A new article in JACR highlights the economic barriers that are limiting wider adoption of AI in healthcare in the US. The study paints a picture of how the complex nature of Medicare reimbursement puts the country at risk of falling behind other nations in the quest to implement healthcare AI on a national scale.
The success of any new medical technology in the US has always been linked to whether physicians can get reimbursed for using it. But there are a variety of paths to reimbursement in the Medicare system, each one with its own rules and idiosyncrasies.
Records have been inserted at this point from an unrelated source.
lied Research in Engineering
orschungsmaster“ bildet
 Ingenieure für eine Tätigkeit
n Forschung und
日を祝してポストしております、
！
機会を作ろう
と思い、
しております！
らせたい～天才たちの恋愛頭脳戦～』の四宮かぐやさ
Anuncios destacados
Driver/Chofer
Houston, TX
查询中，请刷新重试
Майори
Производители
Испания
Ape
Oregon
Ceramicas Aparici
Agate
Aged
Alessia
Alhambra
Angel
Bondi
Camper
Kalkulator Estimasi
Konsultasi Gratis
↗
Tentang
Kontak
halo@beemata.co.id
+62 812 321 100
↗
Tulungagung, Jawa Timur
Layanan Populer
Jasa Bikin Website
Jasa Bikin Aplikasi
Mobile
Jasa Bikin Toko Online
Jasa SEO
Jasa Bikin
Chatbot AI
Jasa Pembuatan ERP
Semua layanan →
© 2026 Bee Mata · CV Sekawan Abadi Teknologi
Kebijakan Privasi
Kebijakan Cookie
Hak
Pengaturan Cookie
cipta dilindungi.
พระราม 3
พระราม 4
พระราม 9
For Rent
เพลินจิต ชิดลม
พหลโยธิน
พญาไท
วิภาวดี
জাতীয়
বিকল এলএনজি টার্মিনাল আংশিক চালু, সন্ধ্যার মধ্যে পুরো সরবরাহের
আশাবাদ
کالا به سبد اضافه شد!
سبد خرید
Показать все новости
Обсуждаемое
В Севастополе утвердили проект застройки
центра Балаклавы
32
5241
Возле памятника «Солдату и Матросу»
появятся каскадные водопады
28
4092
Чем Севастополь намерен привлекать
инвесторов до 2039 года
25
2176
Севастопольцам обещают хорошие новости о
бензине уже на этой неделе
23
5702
The establishment of the NTAP program was thought to be a milestone in paying for AI for inpatients, for example, but the JACR authors note that NTAP payments are time-limited for no more than three years. A variety of other factors are limiting AI reimbursement, including …
- All of the AI payments approved under the NTAP program have expired, and as such no AI algorithm is being reimbursed under NTAP
- Budget-neutral requirements in the Medicare Physician Fee Schedule mean that AI reimbursement is often a zero-sum game. Payments made for one service (such as AI) must be offset by reductions for something else
- Only one imaging AI algorithm has successfully navigated CMS to achieve Category I reimbursement in the Physician Fee Schedule, starting in 2024 for fractional flow reserve (FFR) analysis
Standing in stark contrast to the Medicare system is the NHS in the UK, where regulators see AI as an invaluable tool to address chronic workforce shortages in radiology and are taking aggressive action to promote its adoption. Not only has NHS announced a £21M fund to fuel AI adoption, but it is mulling the implementation of a national platform to enable AI algorithms to be accessed within standard radiology workflow.
The Takeaway
The JACR article illustrates how Medicare’s Byzantine reimbursement structure puts barriers in the path of wider AI adoption. Although there have been some reimbursement victories such as NTAP, these have been temporary, and the fact that only one radiology AI algorithm has achieved a Category I CPT code must be a sobering thought to AI proponents.